• EXTRAIT FOURNI
%%

Air France réceptionne son premier A380

La compagnie est la première en Europe à se doter du nouvel Airbus gros-porteur, qui lui a été livré ce vendredi à Hambourg, en Allemagne. Elle le voit comme son arme anticrise, mais elle peinerait à le financer.

 

Air France doit réceptionner ce vendredi son premier Airbus A 380 sur le site d’Airbus de Hambourg, en Allemagne. L’avion, immatriculé F-HPJA, s’est posé à Paris-Charles de Gaulle à 16 h 27, pour ainsi rejoindre sa base. La compagnie est la pre­mière compagnie européenne à prendre possession du nouveau gros-porteur d’Airbus, après Singapore Airlines, Emirates et Qantas.

 

L’A 380 d’Air France peut accueillir 538 passagers en trois classes: 9 en première, 80 en classe affaires, 449 en économique. C’est plus de sièges que chez Singapore Airlines ou Emirates, qui ont mis l’accent sur l’espace et le confort à bord.

 

Le premier vol commercial d’Air France de cet A 380 aura lieu le 20 novembre entre Paris et New York. Le nouvel appareil volera ensuite sous l’indicatif AF 006 et assurera la prestigieuse liaison Paris-New York de 13 h 15. «C’est sur ce vol que nous lançons tous nos nouveaux ­avions, explique un membre du personnel navigant commercial d’Air France. Cela a été le cas notamment des Boeing 747 et 777». «Au départ, on ne pensait même pas le mettre sur Paris-New York, car le vol est trop court, explique un cadre de la compagnie. On mise sur l’effet d’image». L’A 380 devrait être mis en service sur l’axe Paris-Tokyo dès le début de l’année prochaine. Air France annonce qu’elle exploitera quatre Airbus A 380 en 2010. «Cet avion est parfait pour les axes longs-courriers à plusieurs fréquences quotidiennes comme le Paris-Tokyo, détaille un cadre d’Air France. Mais sur des lignes à deux rotations par jour, il n’est plus pertinent : en passant à une fréquence par jour en A 380, nous couvrons moins bien la journée que nos concurrents».

 

Air France assure pour l’instant qu’elle dispose des moyens d’honorer ses 12 commandes d’A 380, qui doivent s’étaler jusqu’en 2012. La compagnie a déjà annoncé un report de commande des sixième et septième exemplaires. Mais des rumeurs ont couru sur d’éventuels nouveaux reports.

 

 

Diminuer les coûts de 15%

 

 

«Cet avion est facile à exploiter puisqu’il permet de faire des économies sur des lignes déjà existantes, explique une source proche du dossier. Mais il relance les investissements : ça peut coincer du point de vue du cash, même si l’A380 est plus ren­table».

%%

• LISTE DES DONNÉES
%%

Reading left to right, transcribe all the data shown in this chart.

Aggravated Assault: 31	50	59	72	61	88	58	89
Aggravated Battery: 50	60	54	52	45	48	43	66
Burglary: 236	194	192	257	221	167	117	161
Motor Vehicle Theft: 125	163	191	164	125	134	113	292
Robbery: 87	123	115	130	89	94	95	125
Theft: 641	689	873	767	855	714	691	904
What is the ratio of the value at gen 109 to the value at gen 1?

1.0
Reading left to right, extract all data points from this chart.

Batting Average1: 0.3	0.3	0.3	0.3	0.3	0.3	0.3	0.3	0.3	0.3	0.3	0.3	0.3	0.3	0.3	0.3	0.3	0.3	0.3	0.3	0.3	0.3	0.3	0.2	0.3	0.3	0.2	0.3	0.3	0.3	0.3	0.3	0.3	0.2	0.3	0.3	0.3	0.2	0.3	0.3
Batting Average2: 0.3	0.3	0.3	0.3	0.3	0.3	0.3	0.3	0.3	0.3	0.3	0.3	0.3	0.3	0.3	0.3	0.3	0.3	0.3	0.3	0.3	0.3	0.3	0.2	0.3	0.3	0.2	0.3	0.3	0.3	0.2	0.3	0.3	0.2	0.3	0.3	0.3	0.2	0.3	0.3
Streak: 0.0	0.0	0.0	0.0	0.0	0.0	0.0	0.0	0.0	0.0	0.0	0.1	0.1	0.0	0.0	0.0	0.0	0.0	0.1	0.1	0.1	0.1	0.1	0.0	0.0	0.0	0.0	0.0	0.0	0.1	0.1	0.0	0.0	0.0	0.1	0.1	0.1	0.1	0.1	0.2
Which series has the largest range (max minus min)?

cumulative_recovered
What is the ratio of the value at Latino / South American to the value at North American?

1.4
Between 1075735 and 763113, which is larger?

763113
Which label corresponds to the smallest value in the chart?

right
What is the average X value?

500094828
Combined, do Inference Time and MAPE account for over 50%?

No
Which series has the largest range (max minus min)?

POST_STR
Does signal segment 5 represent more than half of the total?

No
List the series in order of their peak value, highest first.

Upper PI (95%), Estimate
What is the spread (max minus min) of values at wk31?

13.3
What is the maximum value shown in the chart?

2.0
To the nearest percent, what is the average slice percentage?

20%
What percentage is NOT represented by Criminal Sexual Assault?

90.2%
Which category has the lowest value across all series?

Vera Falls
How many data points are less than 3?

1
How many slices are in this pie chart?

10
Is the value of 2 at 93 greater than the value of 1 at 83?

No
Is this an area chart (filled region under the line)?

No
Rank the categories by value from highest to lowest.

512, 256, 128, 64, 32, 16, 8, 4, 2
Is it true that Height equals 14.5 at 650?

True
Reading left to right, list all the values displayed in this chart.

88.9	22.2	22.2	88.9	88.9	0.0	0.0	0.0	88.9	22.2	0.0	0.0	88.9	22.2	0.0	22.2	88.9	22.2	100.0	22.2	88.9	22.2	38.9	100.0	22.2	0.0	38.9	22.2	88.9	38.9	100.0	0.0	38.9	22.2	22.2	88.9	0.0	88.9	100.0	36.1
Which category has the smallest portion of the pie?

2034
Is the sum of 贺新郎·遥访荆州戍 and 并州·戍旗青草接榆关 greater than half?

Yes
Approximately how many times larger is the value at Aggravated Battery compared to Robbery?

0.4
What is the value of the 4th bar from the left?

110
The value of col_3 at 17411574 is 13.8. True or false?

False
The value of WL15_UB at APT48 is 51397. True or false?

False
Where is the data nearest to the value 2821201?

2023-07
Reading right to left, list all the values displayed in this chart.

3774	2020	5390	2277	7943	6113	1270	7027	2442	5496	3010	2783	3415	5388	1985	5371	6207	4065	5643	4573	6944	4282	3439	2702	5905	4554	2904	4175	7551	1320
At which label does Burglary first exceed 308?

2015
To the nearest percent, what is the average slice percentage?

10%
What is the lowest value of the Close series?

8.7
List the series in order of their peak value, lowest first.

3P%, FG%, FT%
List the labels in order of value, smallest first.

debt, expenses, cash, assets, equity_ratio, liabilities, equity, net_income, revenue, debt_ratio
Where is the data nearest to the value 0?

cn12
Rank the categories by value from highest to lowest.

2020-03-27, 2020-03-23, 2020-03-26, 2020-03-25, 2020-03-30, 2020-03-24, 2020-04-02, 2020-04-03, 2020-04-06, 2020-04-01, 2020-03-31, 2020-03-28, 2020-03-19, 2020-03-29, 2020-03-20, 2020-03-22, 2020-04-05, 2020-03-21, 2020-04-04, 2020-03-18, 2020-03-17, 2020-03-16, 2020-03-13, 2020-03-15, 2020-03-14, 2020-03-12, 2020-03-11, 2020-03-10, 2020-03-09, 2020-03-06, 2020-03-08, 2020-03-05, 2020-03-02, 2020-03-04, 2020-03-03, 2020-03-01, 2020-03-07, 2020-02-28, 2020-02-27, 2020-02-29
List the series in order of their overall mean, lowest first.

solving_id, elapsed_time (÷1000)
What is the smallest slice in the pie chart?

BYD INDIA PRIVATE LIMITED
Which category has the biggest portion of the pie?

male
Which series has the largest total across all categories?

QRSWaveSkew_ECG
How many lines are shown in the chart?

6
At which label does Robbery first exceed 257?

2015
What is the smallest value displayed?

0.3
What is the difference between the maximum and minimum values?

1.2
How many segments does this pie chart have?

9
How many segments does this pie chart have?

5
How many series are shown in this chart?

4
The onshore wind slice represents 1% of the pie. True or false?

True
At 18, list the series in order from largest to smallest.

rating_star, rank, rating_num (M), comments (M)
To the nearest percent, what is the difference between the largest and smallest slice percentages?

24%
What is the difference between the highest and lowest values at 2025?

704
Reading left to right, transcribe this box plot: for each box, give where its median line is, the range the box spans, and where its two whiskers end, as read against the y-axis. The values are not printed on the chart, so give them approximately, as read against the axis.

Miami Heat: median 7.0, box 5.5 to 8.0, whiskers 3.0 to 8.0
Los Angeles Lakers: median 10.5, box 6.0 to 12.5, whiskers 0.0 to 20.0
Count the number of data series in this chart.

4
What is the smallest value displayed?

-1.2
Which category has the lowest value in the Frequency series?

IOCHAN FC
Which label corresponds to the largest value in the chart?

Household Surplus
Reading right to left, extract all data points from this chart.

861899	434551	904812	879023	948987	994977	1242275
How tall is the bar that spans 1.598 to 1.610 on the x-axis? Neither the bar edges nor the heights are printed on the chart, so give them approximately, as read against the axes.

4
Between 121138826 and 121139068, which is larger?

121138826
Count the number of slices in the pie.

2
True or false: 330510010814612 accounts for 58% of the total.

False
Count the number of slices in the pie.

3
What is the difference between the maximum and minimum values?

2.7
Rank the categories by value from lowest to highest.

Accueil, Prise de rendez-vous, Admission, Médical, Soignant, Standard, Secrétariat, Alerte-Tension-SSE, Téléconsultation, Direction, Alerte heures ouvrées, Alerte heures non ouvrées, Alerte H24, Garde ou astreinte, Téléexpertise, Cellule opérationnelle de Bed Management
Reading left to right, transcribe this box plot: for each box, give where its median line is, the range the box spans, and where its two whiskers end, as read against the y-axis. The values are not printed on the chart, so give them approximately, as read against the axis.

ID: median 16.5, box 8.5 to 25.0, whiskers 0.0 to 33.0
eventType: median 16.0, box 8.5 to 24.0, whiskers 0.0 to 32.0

%%

• TRAVAIL À RÉALISER
Citez mot pour mot le passage de l'article sur le premier A380 d'Air France qui commence par « L’A 380 d’Air France » et se poursuit jusqu'à « confort à bord. ».

• CORRIGÉ DE L'EXERCICE
L’A 380 d’Air France peut accueillir 538 passagers en trois classes: 9 en première, 80 en classe affaires, 449 en économique. C’est plus de sièges que chez Singapore Airlines ou Emirates, qui ont mis l’accent sur l’espace et le confort à bord.